THE RELIGION OF THE TAIPINGS

Perhaps the most amazing feature of the rebellion was the apparent aim of the leader, Hung Siu-ch'üan, to set up a Christian kingdom in China. To read Hamberg's volume regarding his visions, written from material furnished by Hung Jin (Hung Jen-kan), later the Kanwang, we are led to think that the whole effort was purely religious and Christian, turned by nothing but imperial persecutions into an anti-dynastic rebellion. Towards the end of the rebellion "Lin Li," an Englishman, A. F. Lindley, who served under the Chungwang, accuses the nations of the West of the blackest treason to their faith in finally taking sides with the government against these Christians.
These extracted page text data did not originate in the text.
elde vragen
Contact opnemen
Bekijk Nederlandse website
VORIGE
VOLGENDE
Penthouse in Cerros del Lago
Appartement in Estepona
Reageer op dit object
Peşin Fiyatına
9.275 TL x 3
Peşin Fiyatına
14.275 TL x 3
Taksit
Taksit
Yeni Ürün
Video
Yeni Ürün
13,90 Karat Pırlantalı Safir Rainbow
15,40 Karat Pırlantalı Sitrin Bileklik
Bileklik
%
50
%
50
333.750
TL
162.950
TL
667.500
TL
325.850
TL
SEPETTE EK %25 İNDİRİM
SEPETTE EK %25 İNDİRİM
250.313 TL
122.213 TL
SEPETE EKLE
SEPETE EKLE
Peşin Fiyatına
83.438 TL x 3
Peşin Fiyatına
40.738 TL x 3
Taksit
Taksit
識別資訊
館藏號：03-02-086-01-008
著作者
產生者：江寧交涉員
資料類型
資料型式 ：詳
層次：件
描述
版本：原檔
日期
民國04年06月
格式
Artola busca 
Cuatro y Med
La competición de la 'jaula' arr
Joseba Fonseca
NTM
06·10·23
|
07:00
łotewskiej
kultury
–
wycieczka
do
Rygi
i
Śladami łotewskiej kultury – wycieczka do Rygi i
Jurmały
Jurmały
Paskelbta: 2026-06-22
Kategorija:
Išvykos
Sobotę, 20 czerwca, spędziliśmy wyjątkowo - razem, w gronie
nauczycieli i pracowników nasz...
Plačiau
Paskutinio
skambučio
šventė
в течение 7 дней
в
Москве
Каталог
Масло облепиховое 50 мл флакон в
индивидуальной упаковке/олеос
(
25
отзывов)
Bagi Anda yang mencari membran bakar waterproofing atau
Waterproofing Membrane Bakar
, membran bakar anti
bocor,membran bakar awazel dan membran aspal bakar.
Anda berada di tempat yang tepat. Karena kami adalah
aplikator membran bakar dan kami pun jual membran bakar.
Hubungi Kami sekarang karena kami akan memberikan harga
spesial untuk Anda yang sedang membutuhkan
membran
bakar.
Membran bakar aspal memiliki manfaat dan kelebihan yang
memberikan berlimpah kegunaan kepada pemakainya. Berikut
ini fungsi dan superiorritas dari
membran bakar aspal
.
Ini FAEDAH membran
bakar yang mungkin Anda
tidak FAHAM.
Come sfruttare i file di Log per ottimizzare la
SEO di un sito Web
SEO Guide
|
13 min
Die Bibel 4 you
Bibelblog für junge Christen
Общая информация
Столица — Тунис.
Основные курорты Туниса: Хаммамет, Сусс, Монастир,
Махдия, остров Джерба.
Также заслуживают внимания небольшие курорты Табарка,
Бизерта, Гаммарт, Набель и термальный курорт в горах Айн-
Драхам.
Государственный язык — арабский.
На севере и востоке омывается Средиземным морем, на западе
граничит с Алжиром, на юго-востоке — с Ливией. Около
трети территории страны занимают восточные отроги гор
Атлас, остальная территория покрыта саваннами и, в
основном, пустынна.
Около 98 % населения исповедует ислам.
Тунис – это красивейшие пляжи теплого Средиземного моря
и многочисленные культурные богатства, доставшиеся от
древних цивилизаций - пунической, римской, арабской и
He does not deny imperfections in their religious beliefs and practices, but attributes these practices, not to the fault but to the ignorance of the leaders.[1] The same point of view meets us in Chinese books hostile to the movement. They see nothing in the rebellion but a religious crusade against the Manchu government based on a superstition created from foreign and Christian materials.[2]

  1. Lindley, Ti-Ping Tien-Kwoh, the History of the Ti-Ping Revolution, 1866.
  2. Most imperialist accounts are similar to this from P'ing-ting Yueh-fei Chi-lueh, I, 2a. "Siu-chüan, realising that without some superstition it would not be possible to deceive the multitude, borrowed the name of the western religion and wished to adopt and set up him whom that religion honoured as Jesus," etc.